Underlying Reasons for Dropping Out
We don’t want students giving up on college because of money problems, social difficulties, or lack of encouragement from parents or mentors.
The University of Western Ontario’s Todd Stinebrickner homes in on one of the leading non-financial explanations for dropouts—that students discover how well they are likely to perform only after entering college and studying for a while. Some may find their courses harder than they’d expected. Stinebrickner’s major contribution is disentangling whether students drop out because they find out about low future wages or because a school is really unpleasant. As it happens, 60 percent of dropouts are associated with the unpleasantness factor.
A big policy implication is that schools could and should do more to help students bounce back from a bad semester, because many students could do substantially better just by toughing it out. We want students to drop out only for sound reasons, and finding out that college is hard does not qualify.
It’s Not Whether to Go to College—It’s Where
On average, college graduates earn more than non-graduates, and graduates of elite schools make more than graduates of non-elite ones. But that’s not the end of the story. Where students of different abilities decide to attend is really important. Would it be sensible for a student of relatively low ability to attend an elite school if accepted? There’s no straightforward answer.
A sophisticated examination of how college quality affects post-graduate earnings is provided by Rodney Andrews, of the University of Texas–Dallas, and his co-authors. Instead of examining the average effect of college quality on earnings, the authors look at the distribution of returns, drawing some compelling results from data on public colleges in Texas.
For example, a student in the bottom 10 percent of their class at University of Texas–Austin enjoyed a college premium of about 2.7 percent, but the premium was almost 32 percent for someone in the 97th percentile. This suggests that the lower-ability student might have made better use of college and earned more by attending a different school.
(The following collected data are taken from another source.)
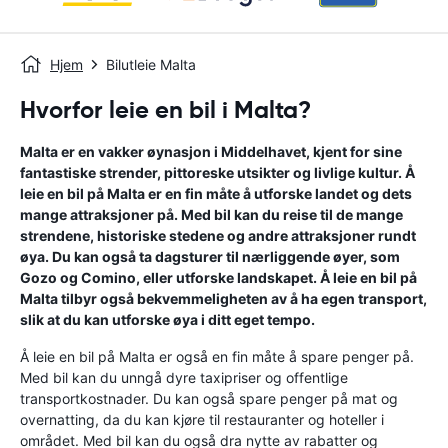
Hjem
Bilutleie Malta
Hvorfor leie en bil i Malta?
Malta er en vakker øynasjon i Middelhavet, kjent for sine
fantastiske strender, pittoreske utsikter og livlige kultur. Å
leie en bil på Malta er en fin måte å utforske landet og dets
mange attraksjoner på. Med bil kan du reise til de mange
strendene, historiske stedene og andre attraksjoner rundt
øya. Du kan også ta dagsturer til nærliggende øyer, som
Gozo og Comino, eller utforske landskapet. Å leie en bil på
Malta tilbyr også bekvemmeligheten av å ha egen transport,
slik at du kan utforske øya i ditt eget tempo.
Å leie en bil på Malta er også en fin måte å spare penger på.
Med bil kan du unngå dyre taxipriser og offentlige
transportkostnader. Du kan også spare penger på mat og
overnatting, da du kan kjøre til restauranter og hoteller i
området. Med bil kan du også dra nytte av rabatter og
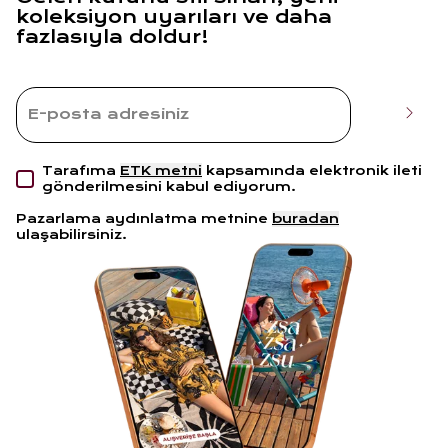
koleksiyon uyarıları ve daha
fazlasıyla doldur!
Tarafıma
ETK metni
kapsamında elektronik ileti
gönderilmesini kabul ediyorum.
Pazarlama aydınlatma metnine
buradan
ulaşabilirsiniz.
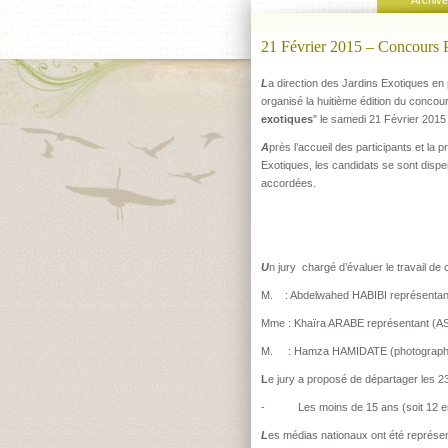
Archive
21 Février 2015 – Concours P
L
a direction des Jardins Exotiques en
organisé la huitième édition du concou
exotiques
" le samedi 21 Février 2015
A
près l’accueil des participants et la
Exotiques, les candidats se sont dispe
accordées.
U
n jury chargé d’évaluer le travail de
M. : Abdelwahed HABIBI représentan
Mme : Khaïra ARABE représentant (A
M. : Hamza HAMIDATE (photographe 
L
e jury a proposé de départager les 2
- Les moins de 15 ans (soit 12 enfan
L
es médias nationaux ont été représen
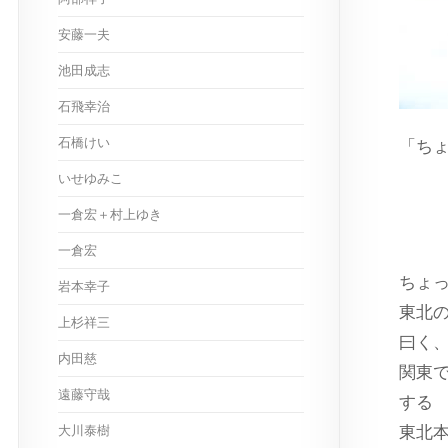
安藤一夫
池田成志
石飛幸治
石橋けい
「ち
いせゆみこ
スト
一倉宏＋村上ゆき
出
一倉宏
ちょ
岩本幸子
東北
上杉祥三
曰く
内田慈
関東
遠藤守哉
する
大川泰樹
東北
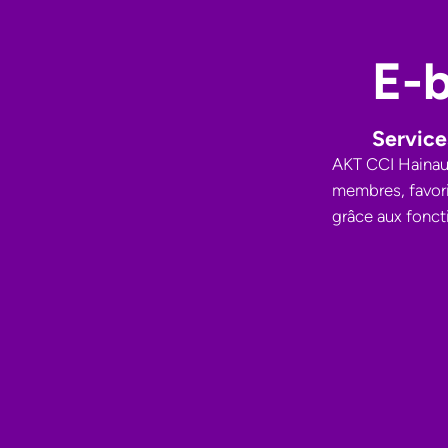
E-b
Servic
AKT CCI Hainaut
membres, favori
grâce aux fonct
The policy implications apply mainly to guidance professionals: It’s important to consider a student’s background and likely career path before advising which school to attend.
Where people live affects a whole range of outcomes, including educational attainment. In the mid-1990s, five cities participated in Moving to Opportunity, a major effort to improve people’s living situations by giving housing vouchers to low-income families. The goal was to help them move to better neighborhoods, and it was assumed that better education outcomes would be among the many improvements for these families’ children. Unfortunately, the results did not bear that out. In fact, the program had neither very positive nor very negative effects on learning performance.
Building on their previous work, the Cleveland Fed’s Dionissi Aliprantis and Francisca Richter argue that it’s not that “moving” programs don’t work; it’s that Moving to Opportunity, in particular, mainly succeeded in letting some people move from very bad neighborhoods into only slightly better ones. It’s still plausible that a more even distribution of students (measured by their families’ incomes) among schools would lead to better outcomes. Bottom line: Neighborhood effects exist and are still worth studying.